January 27, 2012 (CHICAGO)

In this Intelligence Report: Morgue employees say they have run out of essential supplies and blame a lax management.

There are two top people at the Cook County morgue: Dr. Nancy Jones, the medical examiner, who handles autopsies, causes of death, and the science of the office. Then there is Kimberly Jackson, the executive officer, business manager and top administrator; she is not a doctor is responsible for overseeing everything other than the scientific work on the bodies.

In this report, the I-Team looks at Jackson's role in the crisis at the morgue.

New photos from inside the Cook County morgue are not of bodies but of brand new autopsy tables.
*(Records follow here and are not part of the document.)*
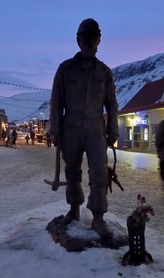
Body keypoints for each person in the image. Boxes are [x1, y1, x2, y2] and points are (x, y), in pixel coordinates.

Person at [49, 18, 119, 239]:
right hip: (71, 126)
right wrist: (55, 130)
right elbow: (55, 102)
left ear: (99, 40)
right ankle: (74, 208)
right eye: (85, 38)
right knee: (72, 170)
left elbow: (112, 104)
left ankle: (98, 217)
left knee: (99, 171)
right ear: (78, 40)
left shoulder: (105, 72)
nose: (89, 42)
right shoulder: (65, 69)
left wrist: (113, 130)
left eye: (93, 38)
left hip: (95, 126)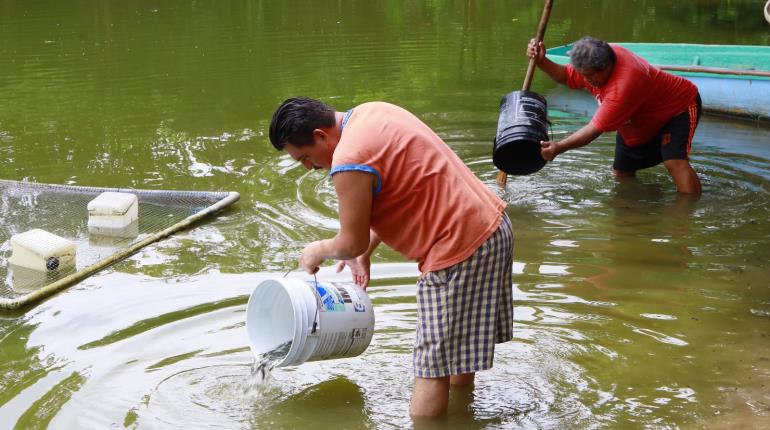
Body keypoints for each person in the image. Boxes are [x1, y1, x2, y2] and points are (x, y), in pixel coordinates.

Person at [269, 97, 514, 417]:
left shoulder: (347, 159)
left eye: (305, 156)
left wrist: (317, 250)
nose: (309, 166)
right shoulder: (373, 113)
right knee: (455, 353)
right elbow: (406, 189)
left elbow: (349, 242)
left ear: (320, 135)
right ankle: (460, 414)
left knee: (431, 366)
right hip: (491, 228)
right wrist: (366, 251)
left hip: (458, 249)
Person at [528, 36, 703, 194]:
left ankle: (686, 213)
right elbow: (566, 76)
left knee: (674, 162)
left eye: (588, 77)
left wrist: (558, 147)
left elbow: (594, 130)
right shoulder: (596, 59)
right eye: (582, 75)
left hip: (677, 108)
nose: (585, 81)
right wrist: (541, 61)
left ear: (605, 67)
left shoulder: (624, 85)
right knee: (622, 172)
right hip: (636, 119)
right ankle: (635, 207)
Employees say the wrong size tables were ordered and cannot be used, but also cannot be returned to the company that made them, wasting thousands of tax dollars the county does not have.

Morgue employees say that is typical of the uninformed management by the second highest ranking official in the medical examiner's office, Kimberly Jackson, who had no previous experience managing such a facility.
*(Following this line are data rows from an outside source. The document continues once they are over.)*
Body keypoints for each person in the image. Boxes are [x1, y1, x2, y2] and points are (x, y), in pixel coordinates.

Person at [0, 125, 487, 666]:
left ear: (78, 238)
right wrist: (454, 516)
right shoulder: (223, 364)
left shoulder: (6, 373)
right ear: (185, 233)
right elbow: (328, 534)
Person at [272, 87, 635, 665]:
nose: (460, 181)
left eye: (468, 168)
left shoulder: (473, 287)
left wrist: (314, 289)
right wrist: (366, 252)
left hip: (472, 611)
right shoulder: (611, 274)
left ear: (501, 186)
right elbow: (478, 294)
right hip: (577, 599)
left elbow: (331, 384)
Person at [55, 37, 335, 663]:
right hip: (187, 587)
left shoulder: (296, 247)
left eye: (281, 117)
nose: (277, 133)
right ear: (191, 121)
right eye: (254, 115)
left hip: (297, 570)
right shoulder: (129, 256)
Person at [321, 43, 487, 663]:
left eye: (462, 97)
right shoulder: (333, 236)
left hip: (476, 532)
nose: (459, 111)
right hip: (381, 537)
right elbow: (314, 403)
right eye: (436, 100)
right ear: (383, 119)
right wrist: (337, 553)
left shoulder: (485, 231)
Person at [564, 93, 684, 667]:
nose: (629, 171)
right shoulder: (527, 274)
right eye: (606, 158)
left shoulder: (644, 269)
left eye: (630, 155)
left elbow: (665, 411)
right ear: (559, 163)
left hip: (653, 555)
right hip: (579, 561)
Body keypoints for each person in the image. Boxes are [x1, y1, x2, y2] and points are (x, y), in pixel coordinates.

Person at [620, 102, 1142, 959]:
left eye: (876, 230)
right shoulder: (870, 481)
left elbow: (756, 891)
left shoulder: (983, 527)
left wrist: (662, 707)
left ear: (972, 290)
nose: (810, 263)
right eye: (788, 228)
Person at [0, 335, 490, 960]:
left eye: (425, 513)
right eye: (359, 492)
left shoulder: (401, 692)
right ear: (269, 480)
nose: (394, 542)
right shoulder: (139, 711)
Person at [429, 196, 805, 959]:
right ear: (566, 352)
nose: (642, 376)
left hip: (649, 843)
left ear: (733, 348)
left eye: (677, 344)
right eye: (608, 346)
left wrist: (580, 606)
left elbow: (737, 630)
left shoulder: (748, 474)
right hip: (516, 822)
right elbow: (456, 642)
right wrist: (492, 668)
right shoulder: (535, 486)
Jackson is a 1999 graduate of Saint Ignatius high school in Chicago, 2003 from Spelman College, and just three years ago she obtained her MBA from Kellogg before she was hired to manage the Cook County medical examiner's office, hired by then-county president Todd Stroger, who is said to have been a friend of her family.
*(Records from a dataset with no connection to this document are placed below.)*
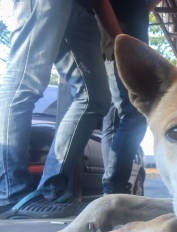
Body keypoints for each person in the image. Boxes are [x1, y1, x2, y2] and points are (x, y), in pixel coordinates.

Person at [0, 0, 122, 218]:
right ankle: (10, 192)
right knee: (24, 82)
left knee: (95, 98)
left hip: (84, 8)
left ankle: (52, 189)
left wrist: (120, 40)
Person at [99, 0, 158, 195]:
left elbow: (147, 5)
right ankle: (113, 186)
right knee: (134, 115)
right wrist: (122, 42)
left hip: (123, 47)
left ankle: (112, 188)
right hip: (121, 48)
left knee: (114, 119)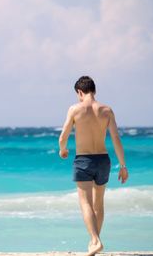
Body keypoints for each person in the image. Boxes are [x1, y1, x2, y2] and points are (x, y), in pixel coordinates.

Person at [58, 76, 129, 255]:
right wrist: (123, 166)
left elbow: (63, 136)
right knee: (99, 203)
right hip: (103, 160)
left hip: (83, 160)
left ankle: (95, 240)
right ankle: (94, 241)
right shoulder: (107, 110)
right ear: (94, 91)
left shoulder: (75, 109)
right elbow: (116, 139)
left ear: (80, 92)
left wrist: (63, 150)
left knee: (85, 202)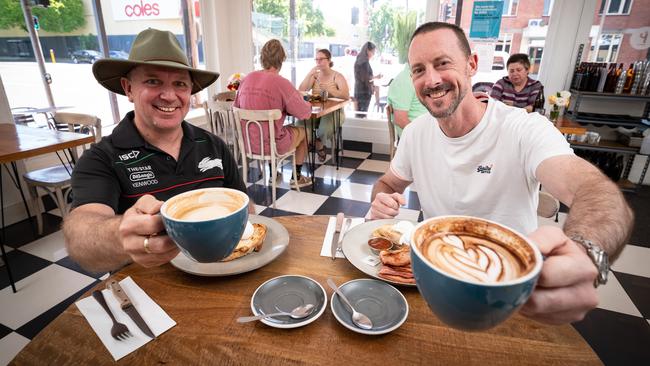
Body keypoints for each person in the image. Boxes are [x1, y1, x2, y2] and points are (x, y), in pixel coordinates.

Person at [370, 22, 634, 325]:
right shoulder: (416, 133)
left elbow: (597, 191)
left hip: (513, 300)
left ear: (472, 65)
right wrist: (381, 200)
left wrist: (586, 252)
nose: (431, 80)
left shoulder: (523, 129)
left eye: (442, 63)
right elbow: (388, 183)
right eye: (418, 69)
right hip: (434, 285)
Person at [62, 29, 249, 272]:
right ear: (128, 88)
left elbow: (246, 208)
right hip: (146, 292)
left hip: (221, 273)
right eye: (153, 81)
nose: (169, 95)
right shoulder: (101, 158)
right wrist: (120, 234)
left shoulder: (213, 145)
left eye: (180, 84)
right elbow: (81, 236)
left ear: (190, 91)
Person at [234, 39, 312, 186]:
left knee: (270, 129)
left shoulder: (246, 79)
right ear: (281, 60)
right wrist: (306, 102)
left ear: (262, 58)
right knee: (304, 132)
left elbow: (236, 107)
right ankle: (297, 178)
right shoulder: (281, 83)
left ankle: (273, 175)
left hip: (248, 143)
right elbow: (304, 113)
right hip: (272, 145)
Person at [298, 49, 350, 162]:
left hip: (334, 112)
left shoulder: (337, 76)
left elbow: (346, 96)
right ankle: (304, 151)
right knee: (301, 123)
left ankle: (318, 144)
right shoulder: (315, 76)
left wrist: (329, 90)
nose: (318, 62)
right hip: (317, 111)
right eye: (316, 59)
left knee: (323, 129)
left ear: (329, 60)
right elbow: (301, 90)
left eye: (321, 59)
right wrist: (309, 74)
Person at [387, 64, 428, 138]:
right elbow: (400, 119)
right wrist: (423, 137)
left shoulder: (417, 77)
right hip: (416, 138)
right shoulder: (404, 80)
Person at [354, 41, 382, 118]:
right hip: (363, 93)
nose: (373, 54)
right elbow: (365, 78)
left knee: (359, 116)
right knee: (361, 116)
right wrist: (376, 77)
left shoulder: (360, 60)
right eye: (373, 51)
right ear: (367, 50)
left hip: (360, 91)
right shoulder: (363, 62)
It was shortly after Jackson's hiring that sources say supplies began running short, from scalpels to copy paper, and bodies began piling up in the cooler.

Some employees say Jackson's work outside her $110,000 a year job at the morgue spread her too thin. She is associated with Mandell United Methodist Church as a choreographer, vice president of worship and a choir director. According to e-mails to choir members, she spends countless hours a week as choir director, some during business hours. Her husband is the pastor of the West Side church. Neither of them returned the I-Team's phone calls Friday.

The church was also conspicuously absent from Friday's protest at the morgue by a group of Chicago ministers who were demanding a role in the reorganization of the medical examiner's office.

Before being hired as the medical examiner's top business administrator, Jackson did work for a time as a safety coordinator with the county and for the morgue. According to her own resume, she is currently the person responsible for indigent burials, which are at the heart of the crisis at the morgue.